I live in East TN not far from Pigeon Forge. The weather fluctuates from mild to cold with some chance of snow. With preparation you can full time in a 5th wheel without too much problem.
In March of 2011 I accepted a new job up in Northern Michigan and decided to take our motorhome to live in until we could find a decent place to rent. When I arrived in Ironwood there was still snow on the ground and the temps were dipping in the low teens, we got 2' of snow in April. Since I was going to be traveling quite a bit I didn't want to rely just on my propane furnace. This issue was compounded by the fact that I did not have full hookups and only 20 amp outlets to plug into. I monitored power consumption often to confirmed consumption.

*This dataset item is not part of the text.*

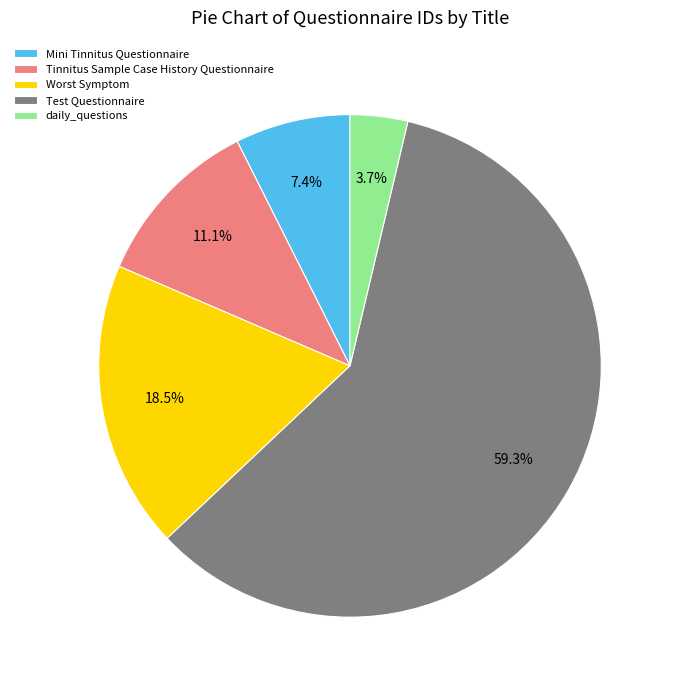

Approximately how many times larger is the value at Mini Tinnitus Questionnaire compared to Tinnitus Sample Case History Questionnaire?

0.7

Here is what I did to try and survive.
I ran one extension cord into the basement for power and hooked up my house power to the other.
I did not leave my water or sewer connected. I took advantage of the campground shower to limit water consumption in the coach.
I got a remote temp monitor for my basement so I could monitor the temps.
I ran a small cube heater in the basement, I used a thermostatic plug to control the on/off
Shop EasyHeat Roof Heat Cable Controller at Lowes.com
These can also be used on water line heat strips.
I sealed up any openings in my basement to prevent air infiltration.
I stuffed a pillow in my fantastic vent opening and sealed the Coolmatic fan as best I could.
I have dual pane windows which do a pretty good job and limiting cold infiltration. My front windshield was a huge problem. I did have some large sun screens that fit the front window, I put some blankets across the front, then the sun screens, and then closed the curtains. It did help with cold infiltration, the reflextix would probably be a good option where you can use them.
I slept under heavy blankest since the cube heater running in the LR wasn't large enough to heat the entire coach, the bedroom would be in the low 30's sometimes in the AM. Most days the temps in the coach were in the 50's, if it got too cold I'd run the furnace to take the chill off. I grew up in Northern Wisconsin so these conditions were familiar to me.